Make sure you can connect to the cluster (then log back out).
ssh {netid}@greene.hpc.nyu.edu
Copy your ssh id so you don't need to login with your password all the time.
ssh-copy-id {netid}@greene.hpc.nyu.edu
Now log back in. Should work without needing a password.
From the cluster, clone this repo and copy over the bashrc if you don't have one that you like.
git clone https://github.com/alexholdenmiller/nyu_cluster.git
cp ~/nyu_cluster/bashrc ~/.bashrc
I recommend using tmux.
echo "set mouse -g on" > ~/.tmux.conf
tmux
When you reconnect to the server after timing out / etc, just run tmux a.

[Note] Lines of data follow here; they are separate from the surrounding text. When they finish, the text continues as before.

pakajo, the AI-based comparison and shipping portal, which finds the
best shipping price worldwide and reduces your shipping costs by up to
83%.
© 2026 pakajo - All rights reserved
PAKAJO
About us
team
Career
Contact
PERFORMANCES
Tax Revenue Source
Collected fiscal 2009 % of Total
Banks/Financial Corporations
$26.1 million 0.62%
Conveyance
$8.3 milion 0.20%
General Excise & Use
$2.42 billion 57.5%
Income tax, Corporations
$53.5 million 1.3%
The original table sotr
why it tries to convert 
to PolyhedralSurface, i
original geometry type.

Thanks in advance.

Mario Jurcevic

Optionally set up a few basic helpers...
ln -s $SCRATCH ~/scratch
mkdir ~/bin && cd ~/bin
echo srun --nodes=1 --tasks-per-node=1 --cpus-per-task=8 --mem=16GB --time=0:30:00 --pty /bin/bash > get_cpu
echo srun --nodes=1 --tasks-per-node=1 --cpus-per-task=8 --mem=32GB --time=1:00:00 --gres=gpu:1 --pty /bin/bash > get_gpu
echo squeue -u $USER > sjobs
echo scancel -u $USER > stop
chmod +x *
Now, install a local miniconda on scratch.
ln -s $SCRATCH/python_cache/.cache
wget https://repo.anaconda.com/miniconda/Miniconda3-latest-Linux-x86_64.sh
bash ./Miniconda3-latest-Linux-x86_64.sh -b -p $SCRATCH/miniconda3
$SCRATCH/miniconda3/bin/conda init
Install pytorch.
conda install pytorch torchvision torchaudio pytorch-cuda=12.1 -c pytorch -c nvidia
Create a free account on wandb.ai, then install hydra & wandb. Cloning hydra should be unnecessary soon - they needed to update their pip release with a bug fix.

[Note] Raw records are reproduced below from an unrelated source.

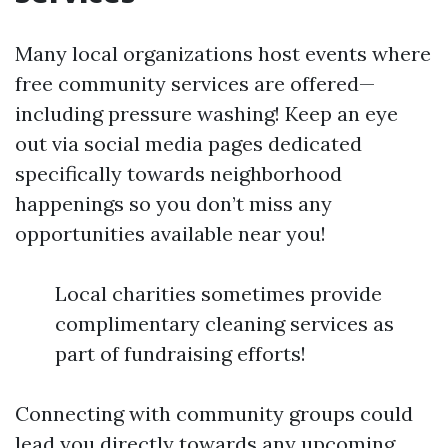
Many local organizations host events where
free community services are offered—
including pressure washing! Keep an eye
out via social media pages dedicated
specifically towards neighborhood
happenings so you don’t miss any
opportunities available near you!
Local charities sometimes provide
complimentary cleaning services as
part of fundraising efforts!
Connecting with community groups could
lead you directly towards any upcoming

pip install --upgrade wandb hydra-core hydra_colorlog hydra_submitit_launcher
wandb login # if this fails due to a locked file in /tmp/, use get_cpu to get a basic cpu machine and run it again
First, try running the program locally:
python scratch.py
Then, try to launch it on a GPU server by adding the -m flag (for --multirun).
python scratch.py -m
Use myquota command to check your storage usage.